Euro assets are the only other sizable diversification from the US dollar available to China for its burgeoning forex reserves. The Economist recently quoted BNY Mellon estimates that around a quarter of China’s reserves are now in euro-denominated assets. Given the recent pace of accumulation—around $200 billion a quarter—that would suggest that $ 150 billion-200 billion of Chinese reserves have found their way to the euro zone since last summer. The Chinese may have been buying as much sovereign debt from struggling states as the European Central Bank (ECB) has. China is interested in AAA European debt issued through the European Financial Stability Facility (EFSF), according to statements from the EFSF CEO Klaus Regling. AAA-rated debt yields higher for Euro than for US dollar assets – part of the attraction apart from diversification motives. Last week’s decision by EU leaders to back European peripheral credit with ‘Eurobonds’ will lead to deeper, more liquid bond markets in Europe. For Asian investors who look for deep bond markets to invest in, this should provide further reason to divest from the US into Europe.

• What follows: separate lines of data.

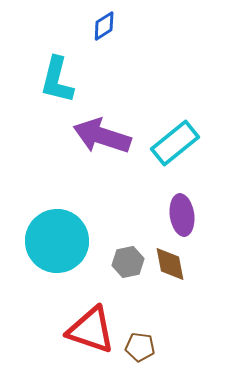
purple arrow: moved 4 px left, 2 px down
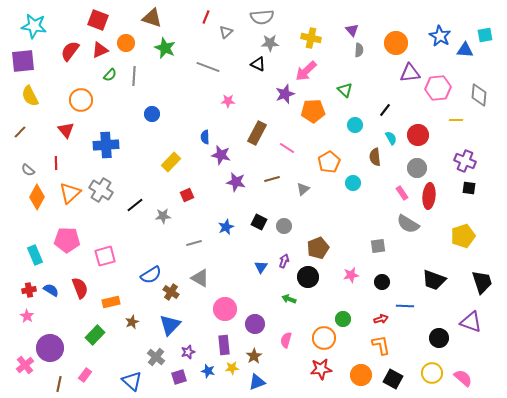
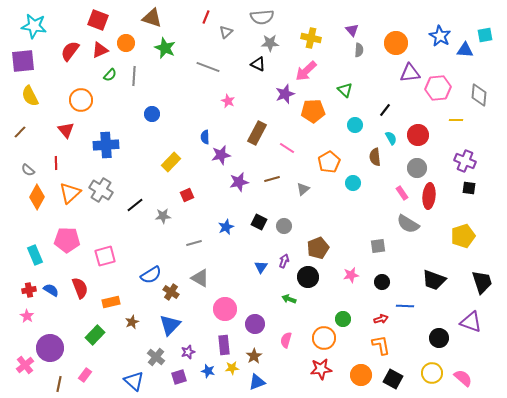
pink star at (228, 101): rotated 24 degrees clockwise
purple star at (221, 155): rotated 24 degrees counterclockwise
purple star at (236, 182): moved 3 px right; rotated 24 degrees counterclockwise
blue triangle at (132, 381): moved 2 px right
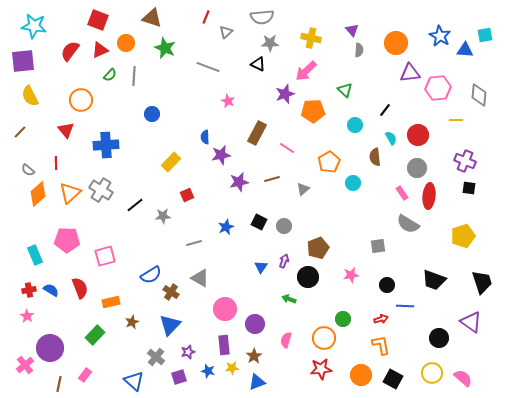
orange diamond at (37, 197): moved 1 px right, 3 px up; rotated 20 degrees clockwise
black circle at (382, 282): moved 5 px right, 3 px down
purple triangle at (471, 322): rotated 15 degrees clockwise
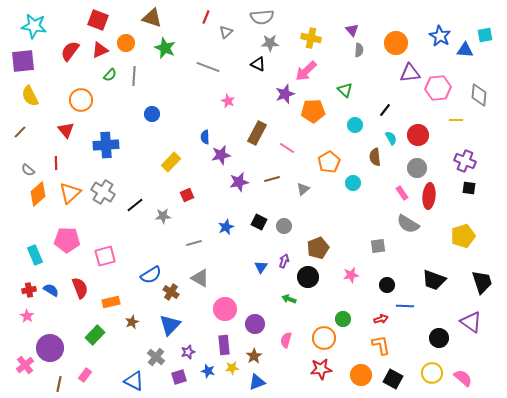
gray cross at (101, 190): moved 2 px right, 2 px down
blue triangle at (134, 381): rotated 15 degrees counterclockwise
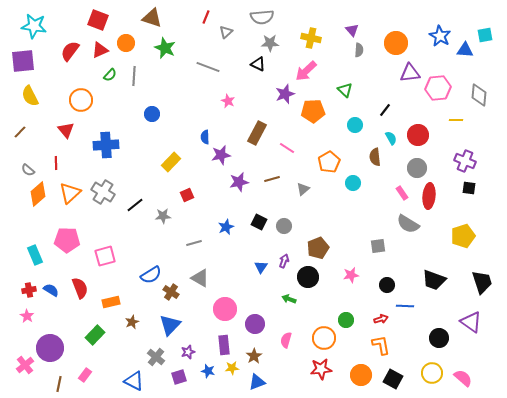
green circle at (343, 319): moved 3 px right, 1 px down
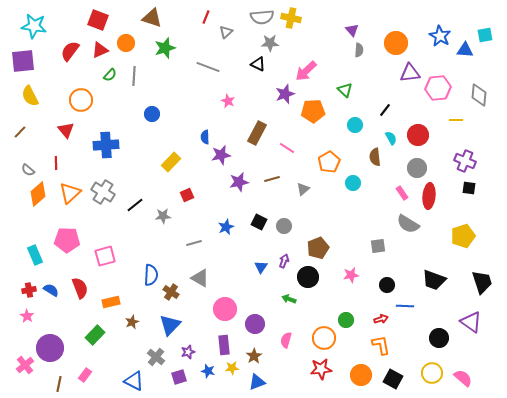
yellow cross at (311, 38): moved 20 px left, 20 px up
green star at (165, 48): rotated 30 degrees clockwise
blue semicircle at (151, 275): rotated 55 degrees counterclockwise
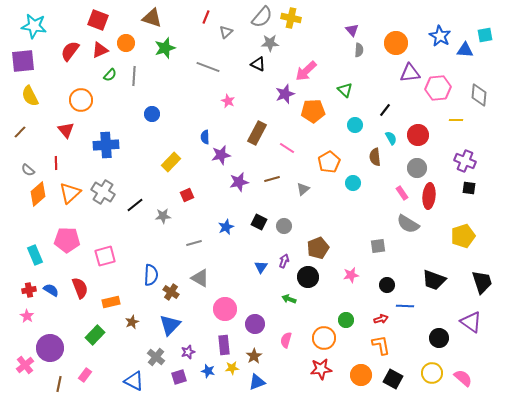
gray semicircle at (262, 17): rotated 45 degrees counterclockwise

China invests excess savings not just in liquid debt instruments, but also in equity assets, for example through sovereign wealth funds. Adding up China’s five (!) sovereign wealth funds (SAFE Investment Company; China Investment Corporation; Hong Kong Monetary Investment Authority; National Social Security Fund; China-Africa Development Fund), the SWF Institute reports current assets to total US$ 1.34 trn. Private individual and corporate investors take stakes as well, as China wants to diversify away from financial into real assets. The figure above (from The Economist) shows that although Europe lacks behind Asia, Latin America, and Africa as host of China’s foreign direct investment stock, the Old Continent reported in 2009 the highest percentage increase of Chinese FDI purchases. China has the reputation to love infrastructure assets. Peripheral Europe will be forced to privatise exactly those state assets that China is keen on. This is how the Chinese state-owned company Cosco, for example, could buy up the Greek port of Piraeus, with the idea of turning it into a beachhead for Chinese exports into Europe.
China’s self-interest and gradualism (摸着石头过河) stand in the way of a major assistance to solve the Eurozone problem through Chinese capital. The regulatory framework and external competitiveness of Southern Europe are prerequisites for further important inflows from Asia; the massive net asset position that China hold in US dollars militates against abrupt moves out of US dollar assets. But a deeper Eurobond market and the fit of Europe’s saleable public-sector assets with China’s national excess savings provide avenues for policy solutions and Euro support.